The 31 Most Ridiculous Lines From True Detective Season 2
Here we are, a whole week removed from the much-maligned finale of True Detective's second season, and the consensus is that it (and quite frankly, a vast chunk of the season) was unfortunately awful. While I would be remiss to suggest that the season didn’t have its share of redeeming qualities, or that what creator/writer Nic Pizzolatto did didn’t at least keep us talking like he did last year (albeit under very different circumstances), there’s just no way around it; it was just bad. No character was given redemption, all of the bad guys got away, and almost everyone died. And for what? Pizzolatto’s ego?
In many ways, the second season felt like Pizzolatto’s way of sticking it to season one’s critics, who criticized its ending even though the season as a whole was very well received. It seemed like there was a lot of backlash against the show after the fact, citing the show's alleged misogyny, how it diverted from its themes at the last moment and even claims that Pizzolatto somehow plagiarized the plot. So instead of celebrating this huge achievement in television, people found a way to be really negative about it, all the while concerned only about which actors might be in the second season, leaving this bad taste surrounding the proceedings. And it clearly soured Pizzolatto on season two, if the final product is anything to go by.
Maybe it was the criticism, maybe it was the pressure of the hype surrounding the future of the show, maybe it was something else. But it got to Pizzolatto, and he reacted poorly, giving us a season that was pointlessly self-winking, tropy, hackneyed and most likely bad on purpose. An utter mess that resembled more a bad episode of Law & Order: Special Victims Unit than the heights of the epic first season. Maybe that's on Pizzolatto, maybe that's on us for expecting something great, but you can't deny that there plenty of moments throughout season two that felt as if Pizzolatto himself was walking out in front of the camera and yelling "see!" at all of his haters, and it backfired tremendously.
As a result, many moments in season 2 were kind of hilarious. Some intentional, like many of the quirkier moments of season one, some self-winking, as mentioned above, others just the result of the show not being very good, leading to comedic and even overly dramatic moments that just felt out of place.
With that in mind, we’ve gone ahead and compiled a list of the most unintentionally hilarious moments from season two of True Detective. No context, no explanation, just the cringe-worthy, laugh-out-loud moments that either made a bad season watchable or much worse. My personal favorite is the one about astronauts.
Let’s hope we don’t have to do it for season 3, if we ever make it that far.
- "They took his shoes out of his gym locker." "And what? Shit in them?"
- "I'll come back and buttfuck your father with your mom's headless corpse on this lawn."
- "I used to want to be an astronaut. But astronauts don't even get to go to the moon anymore."
- "I tried [an e-cigarette] once. Felt like it was smoking me. A real cigarette wouldn’t make you feel like that. Maybe it was just too close to sucking a robot's dick."

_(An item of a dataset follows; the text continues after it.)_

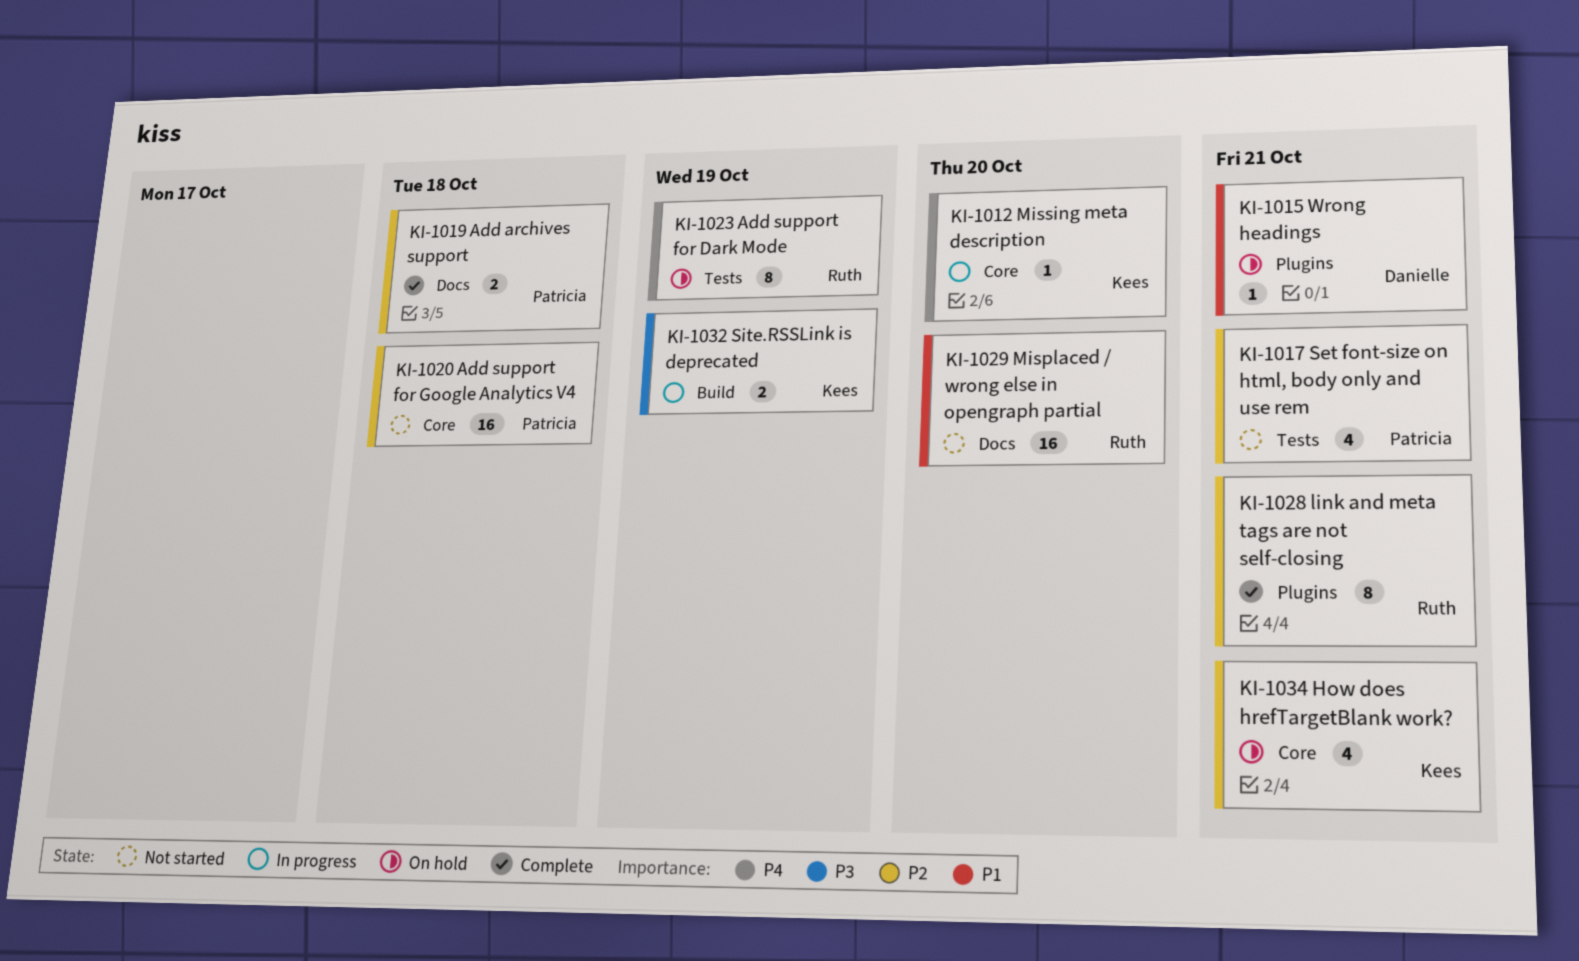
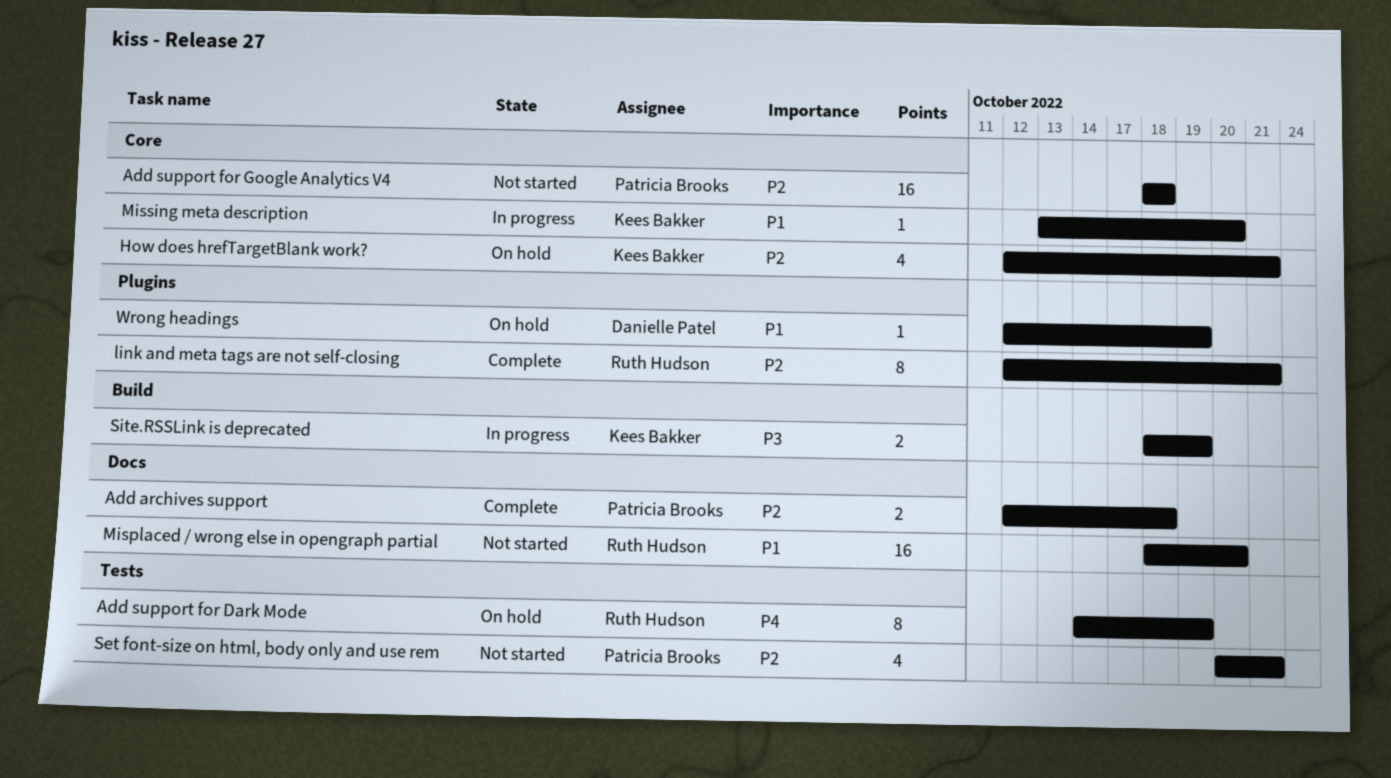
Missing meta description, priority: P4 -> P1
Wrong headings, due: Oct 21 -> Oct 19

- "Well you know I support feminism, mostly by having body image issues."
- "I'm you commanding officer, when you see something, you call me." "I got shot, that's something."
- "There's no part of my life not overwrought with live-or-die importance. I take a shit there's a gun to my head saying, 'make it a good one, don't fuck up!'"
- "God forgive me for misreading what clues you leave for me in your limp dick."
- "Is that a fucking e-cigarette?"
- "Frankly, I'm apoplectic." "I'm feeling a little apoplectic myself."
- "Booze tends to take the edge off. I want to stay angry."
- "Is Ray hurt? What happened?" "Somebody murdered him."
- "You have one of the largest auras I've ever seen. Green and black, it's been taking up this whole room."
- "You must have had hundreds of lives." "I don't think I can handle another one."
- "What can I say, I just really like big dicks."
- "Your compensatory projection of menace is a guaranteer of its lack, and it says something about the depth of your misperceptions."
- "Don't you fucking shoot me Raymond!"
- "You know me. You just didn't know you did."
- Ray tells his son he might not see him again. The kid responds: "K."
- "That's one off the bucket list; Mexican standoff with actual Mexicans."
- "These contracts... signatures all over them..."
- "You want me to roll a joint?"
- "In the midst of being gangbanged by forces unseen, I figure I'd drill a new orifice, go on and fuck myself for a change."
- "You see me managing an Applebee's?" "I worked at an Applebee's once, they give you a shift meal."
- "Maybe you were put on earth for more than fucking." "Everything is fucking."
- "Please articulate the percentage you would require in order to transact with me."
- "Guy's been around less the last three months than my wife's period."
- "You can't act for shit."
- "I hope you saved some of that Miss Ukraine money."
- "Honestly Ray, nobody had any idea you were this competent."
- "You're a cop right? Lady cop?" "What gave me away? The tits?"